4

What are the differences between writing:

if(condition1 && condition2){
    //some code
}

And:

if(condition1){
    if(condition2){
        //some code
    }
}

If there are any, which one is better?

4

10 回答 10

9

The differences are mainly in readability and maintenance.

Concatenation of 2 logical conditions should usually imply that there is a semantic relation between them.

Another thing to consider is the scoping. The nested if gives you additional flexibility in this area.

于 2013-08-06T11:26:56.000 回答
3

Others have already said what need be said. They are essentially same. The first one is condition check in one liner. and second can be used for more verbose checks. second one can prove good when debugging. eg. just add a debug action on false case. Following is a fun little example i can think of

if("shell we meet today?" && "would you like some coffee?")
{
     //Check both at the same time.
     /*
      *Sequential order of evaluation for && ensures that 
      *left hand side operand (condition) gets evaluated first
      */
     //take some chocolates with the coffee
}

if("shell we meet today?")
{  
    //then
    //if you want to figure out the options first
    if("would you like some coffee?")
    {
        //take some chocolates with the coffee
    }
    else if("how about lunch?")
    {
           //Pizza?
    }
    else
    {
           //some fall back scenario?
    }
}
于 2013-08-06T12:24:08.893 回答
2

It will have an impact on else & nested else if conditions but other than that no difference except readability.

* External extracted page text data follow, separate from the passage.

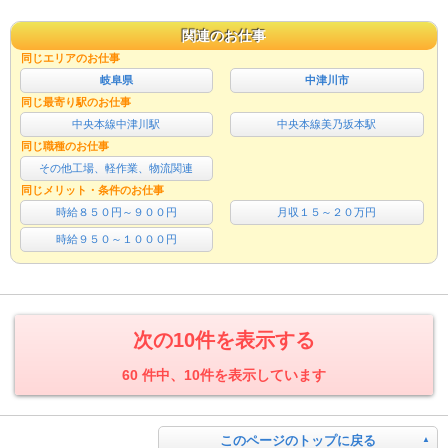
関連のお仕事
同じエリアのお仕事
岐阜県
中津川市
同じ最寄り駅のお仕事
中央本線中津川駅
中央本線美乃坂本駅
同じ職種のお仕事
その他工場、軽作業、物流関連
同じメリット・条件のお仕事
時給８５０円～９００円
月収１５～２０万円
時給９５０～１０００円
次の10件を表示する
60 件中、10件を表示しています
このページのトップに戻る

于 2013-08-06T11:27:15.813 回答
2

In the first case, whatever code is executed in the block is executed for any case evaluating to true. In the second If statement, there may be cases where the first condition equates to true, but the second does not. and there may be a need for the developer to :
- execute some code if one condition is met,
- and then more code where the second condition is met
- no code If only the second condition is met and not the first (eg: condition1 = ball is not dead AND condition2 = ball entered net [where more code would register a goal in a soccer game])

the code:

if(condition1){
   //some code
   if(condition2){
       //more code
   }
}

which is better?

that depends on what you're using it for

于 2013-08-06T11:33:09.203 回答
1

Syntaxically different and semantically same.

于 2013-08-06T11:24:25.267 回答
1

There's no functional difference between each way. It is likely that the compiler will optimise them down to the same machine code (though it is not guaranteed).

于 2013-08-06T11:25:03.493 回答
1

Effectively, there is no difference; //some code will only be executed if both condition1 and condition2 evaluate to non-zero (true).

于 2013-08-06T11:25:44.997 回答
1

The first one, if(condition 1 && condition 2) , can contain only a single else part, providing your code to work in the assumption that both conditions are right, or both are wrong. Where as in the other part, you can have two else parts, each for the failure of each conditions, thus increasing the scope of the problem..

于 2013-08-06T11:33:34.827 回答
0

They do the same and are evaluated in the same order.

于 2013-08-06T11:22:45.170 回答
0

For me nothing special but the second one makes the code more nested, which I would like to avoid in general. Both have same effects.